- _Zielsetzung_:
Führe alle Werke auf, die der vorliegende Text als Orte nennt, an denen sich Reicherts Lebensthemen ausführlicher nachlesen lassen. Gib zu jedem Titel das Erscheinungsjahr an.

- _Vorliegender Text_:
Die theoretischen Schlüsse aus dieser Geschichte sind für Reichert klar: „Wir müssen Abschied nehmen vom Äquivalenzprinzip, von Treue, von Kompatibilität, von Angemessenheit“. (S. 79) Er schlägt dagegen die Vision „von einer Entkolonialisierung der übersetzerischen Intention“ vor, „das heißt: die Rechte der fremden Sprache zu respektieren und ihr ein Heimatrecht in der eigenen anzubieten.“ (S. 80) Wie so etwas gehen kann, welche Probleme beim Übersetzen begegnen und welche Dimensionen der Schreibarbeit im Allgemeinen sich dabei klären, wird zuletzt in der Diskussion eigener Übersetzungen aus den vergangenen sechs Jahrzehnten angedeutet – herausgehoben werden Joyces Ein Portät des Künstlers als junger Mann (1972), Das Hohelied Salomos (1996) und die Sonette Shakespeares (2005), aber auch die frühen Bände mit Gedichten von Robert Creeley (1964) oder von Charles Olson (1965) werden gewinnbringend – etwa hinsichtlich der Körperlichkeit des Übersetzens von Rhythmus – besprochen.
Den Band beschließt eine kleine Anzahl kürzester Parerga, überschrieben mit Lose Fäden, Themen, Gedanken. Es sind Notizen zu Babylon und zur rabbinischen Methode, Zitate von Johannes von Salisbury, Paul Clean, Gertrude Stein und Esther Kinsky. Über die Funktion dieser kleinen Sammlung gibt der Band keine Auskunft. Als Anreize zum Weiterdenken oder zum Zurückblättern wirken sie allemal.
Manches aus der Leichtigkeit des Schweren lässt sich anderswo ausführlicher nachlesen. Das gilt insbesondere für Reicherts Lebensthemen: das Übersetzen etwa (Die unendliche Aufgabe, 2003), die Frage nach gutem Lesen (Lesenlernen, 2006), das Werk von James Joyce (Vielfacher Schriftsinn, 1989; Welt-Alltag der Epoche, 2004) oder jenes von Shakespeare (Der fremde Shakespeare, 1998). Anderes hätte man sich gewünscht, so erfahren wir nichts über das im engeren Sinn literarische Schaffen des Autors Reichert in Gedichten (Kehllaute, 1992; Wär ich ein Seeheld, 2001) oder Reiseberichten (Wüstentage, 2006; Türkische Tagebücher, 2011). Die Grazer Vorlesungen bieten aber neben neuen Überlegungen und Anekdoten zur Kunst des Schreibens Einblick in das Kontinuum von Lesen, Schreiben und Übersetzen im Lebenszusammenhang eines Homme de Lettres im vollen Wortsinn. Der Band ist die hinreißende Erzählung von Erfahrungen und Erkenntnissen eines begnadeten Literaten und Meisters der leichten Hand.

- _Datensatzinhalt_:

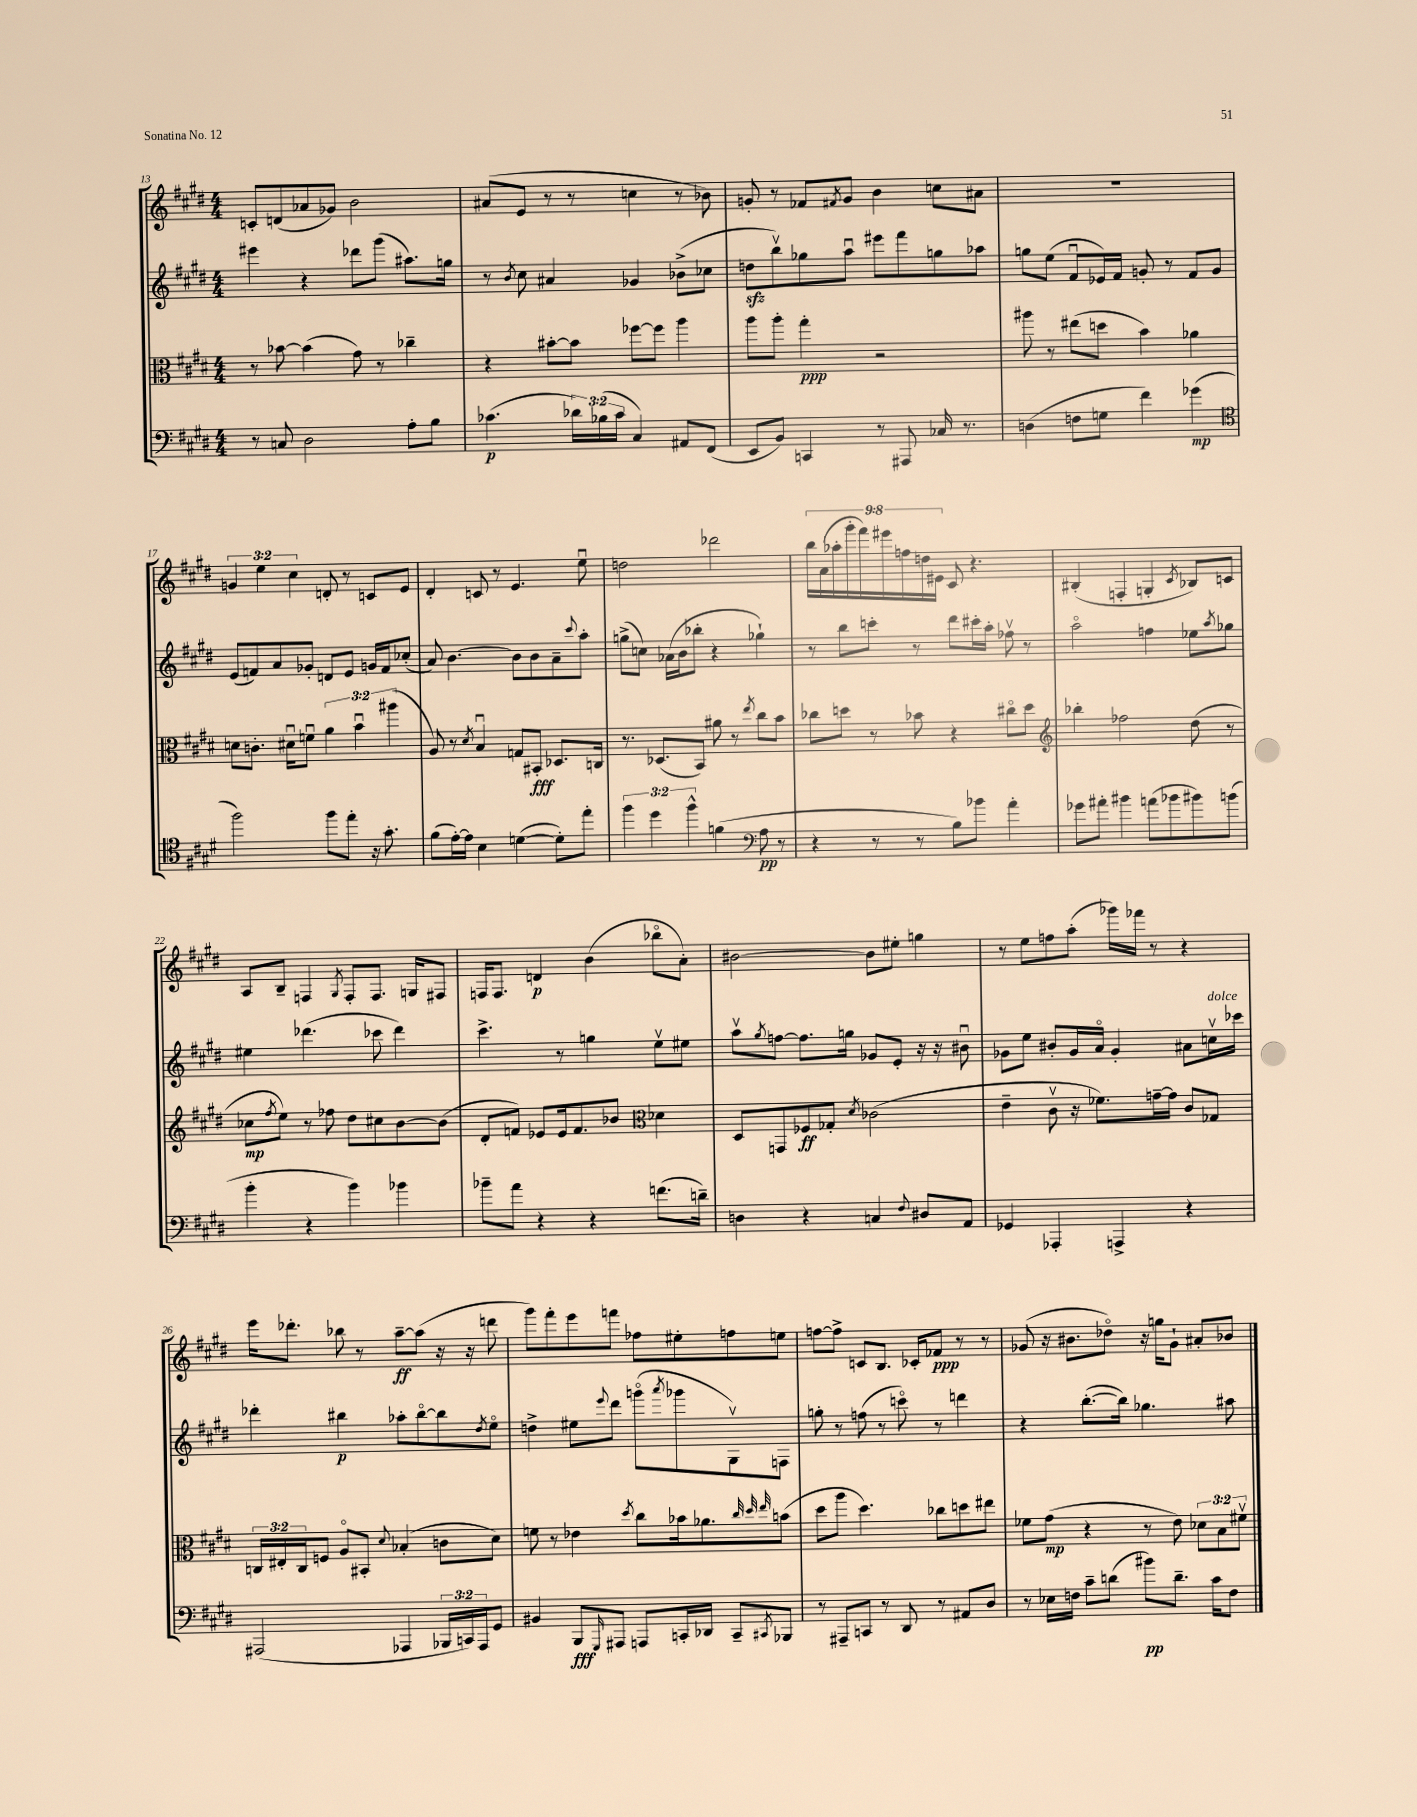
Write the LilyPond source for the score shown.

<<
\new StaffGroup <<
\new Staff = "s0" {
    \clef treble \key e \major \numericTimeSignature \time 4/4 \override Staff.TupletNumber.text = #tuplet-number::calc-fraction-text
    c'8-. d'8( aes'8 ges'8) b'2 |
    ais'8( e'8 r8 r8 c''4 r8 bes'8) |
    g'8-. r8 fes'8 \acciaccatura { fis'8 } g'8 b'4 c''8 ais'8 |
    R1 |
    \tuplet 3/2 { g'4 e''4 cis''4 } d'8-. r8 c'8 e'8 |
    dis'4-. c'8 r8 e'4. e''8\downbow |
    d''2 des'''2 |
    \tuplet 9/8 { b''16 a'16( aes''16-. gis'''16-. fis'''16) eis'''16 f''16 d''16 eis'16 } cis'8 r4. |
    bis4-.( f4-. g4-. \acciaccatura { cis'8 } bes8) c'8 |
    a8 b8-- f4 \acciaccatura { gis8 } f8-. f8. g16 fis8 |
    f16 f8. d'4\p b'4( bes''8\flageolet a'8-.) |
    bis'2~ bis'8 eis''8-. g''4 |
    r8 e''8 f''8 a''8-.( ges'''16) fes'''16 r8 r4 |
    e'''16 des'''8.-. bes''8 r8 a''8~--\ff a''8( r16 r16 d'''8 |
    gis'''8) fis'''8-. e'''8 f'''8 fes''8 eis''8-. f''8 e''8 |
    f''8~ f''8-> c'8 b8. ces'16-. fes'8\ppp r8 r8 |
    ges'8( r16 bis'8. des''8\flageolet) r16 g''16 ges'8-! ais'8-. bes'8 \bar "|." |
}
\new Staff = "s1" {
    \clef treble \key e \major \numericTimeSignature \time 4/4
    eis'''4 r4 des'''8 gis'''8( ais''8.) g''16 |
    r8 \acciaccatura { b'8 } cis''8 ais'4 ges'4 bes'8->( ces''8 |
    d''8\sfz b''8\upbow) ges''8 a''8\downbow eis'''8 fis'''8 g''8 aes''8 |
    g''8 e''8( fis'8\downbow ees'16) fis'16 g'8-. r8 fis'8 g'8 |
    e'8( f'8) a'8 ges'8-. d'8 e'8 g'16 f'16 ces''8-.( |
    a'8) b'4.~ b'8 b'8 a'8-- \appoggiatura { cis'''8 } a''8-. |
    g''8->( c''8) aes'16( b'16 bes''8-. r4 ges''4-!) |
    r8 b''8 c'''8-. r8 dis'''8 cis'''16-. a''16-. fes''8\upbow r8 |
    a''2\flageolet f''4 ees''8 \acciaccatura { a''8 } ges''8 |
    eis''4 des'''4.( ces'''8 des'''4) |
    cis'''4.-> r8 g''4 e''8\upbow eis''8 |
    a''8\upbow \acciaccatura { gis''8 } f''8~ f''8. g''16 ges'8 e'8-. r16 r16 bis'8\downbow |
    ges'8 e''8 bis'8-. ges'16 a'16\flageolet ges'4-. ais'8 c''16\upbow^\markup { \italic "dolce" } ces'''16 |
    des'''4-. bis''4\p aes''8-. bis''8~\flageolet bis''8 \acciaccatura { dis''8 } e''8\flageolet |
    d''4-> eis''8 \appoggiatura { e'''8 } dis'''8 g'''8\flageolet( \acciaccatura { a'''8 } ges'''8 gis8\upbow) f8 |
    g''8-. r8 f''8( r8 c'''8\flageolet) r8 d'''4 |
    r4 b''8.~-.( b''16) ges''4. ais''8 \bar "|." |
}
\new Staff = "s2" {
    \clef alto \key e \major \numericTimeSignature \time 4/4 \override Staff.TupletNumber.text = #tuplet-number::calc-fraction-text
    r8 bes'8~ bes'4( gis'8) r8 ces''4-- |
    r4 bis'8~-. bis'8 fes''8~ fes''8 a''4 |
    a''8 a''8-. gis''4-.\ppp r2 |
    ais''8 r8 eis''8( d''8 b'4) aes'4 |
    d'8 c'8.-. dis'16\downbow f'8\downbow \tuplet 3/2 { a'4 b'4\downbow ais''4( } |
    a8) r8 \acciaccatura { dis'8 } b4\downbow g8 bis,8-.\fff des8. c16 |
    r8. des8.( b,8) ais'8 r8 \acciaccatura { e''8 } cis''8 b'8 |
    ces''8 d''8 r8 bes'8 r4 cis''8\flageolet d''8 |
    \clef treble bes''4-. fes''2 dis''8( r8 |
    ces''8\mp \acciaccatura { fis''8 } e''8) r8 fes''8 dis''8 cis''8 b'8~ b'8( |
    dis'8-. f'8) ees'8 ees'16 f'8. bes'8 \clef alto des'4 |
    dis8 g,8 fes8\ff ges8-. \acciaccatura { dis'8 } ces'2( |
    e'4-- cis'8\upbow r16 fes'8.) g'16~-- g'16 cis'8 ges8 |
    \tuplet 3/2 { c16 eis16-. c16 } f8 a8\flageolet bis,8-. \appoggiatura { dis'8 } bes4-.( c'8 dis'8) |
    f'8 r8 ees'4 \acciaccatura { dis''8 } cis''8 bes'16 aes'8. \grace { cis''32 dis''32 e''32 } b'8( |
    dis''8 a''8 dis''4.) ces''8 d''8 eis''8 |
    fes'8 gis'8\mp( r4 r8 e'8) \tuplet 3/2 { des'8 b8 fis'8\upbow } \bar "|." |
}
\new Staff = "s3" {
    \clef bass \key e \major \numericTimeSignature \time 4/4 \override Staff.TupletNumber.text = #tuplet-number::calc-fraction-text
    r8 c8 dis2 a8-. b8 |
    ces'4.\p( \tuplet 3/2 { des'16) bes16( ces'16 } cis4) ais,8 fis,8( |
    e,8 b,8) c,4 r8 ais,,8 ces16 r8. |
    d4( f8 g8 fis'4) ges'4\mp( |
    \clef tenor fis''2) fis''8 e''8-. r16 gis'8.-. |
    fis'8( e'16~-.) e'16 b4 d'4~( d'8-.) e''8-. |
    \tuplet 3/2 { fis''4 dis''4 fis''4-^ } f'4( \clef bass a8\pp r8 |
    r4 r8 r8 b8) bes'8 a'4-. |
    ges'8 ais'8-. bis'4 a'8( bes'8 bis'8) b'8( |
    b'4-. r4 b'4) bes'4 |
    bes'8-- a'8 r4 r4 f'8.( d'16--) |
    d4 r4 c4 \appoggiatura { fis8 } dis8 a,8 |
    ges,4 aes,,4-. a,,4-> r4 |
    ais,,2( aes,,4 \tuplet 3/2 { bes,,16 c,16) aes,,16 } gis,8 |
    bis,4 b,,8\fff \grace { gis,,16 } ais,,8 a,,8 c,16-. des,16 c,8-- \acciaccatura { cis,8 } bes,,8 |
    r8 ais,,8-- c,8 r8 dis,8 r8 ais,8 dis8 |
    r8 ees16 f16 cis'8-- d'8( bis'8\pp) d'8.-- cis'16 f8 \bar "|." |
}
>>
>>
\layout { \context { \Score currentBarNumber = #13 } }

- _Lösung der Aufgabe_:
- Die unendliche Aufgabe (2003)
- Lesenlernen (2006)
- Vielfacher Schriftsinn (1989)
- Welt-Alltag der Epoche (2004)
- Der fremde Shakespeare (1998)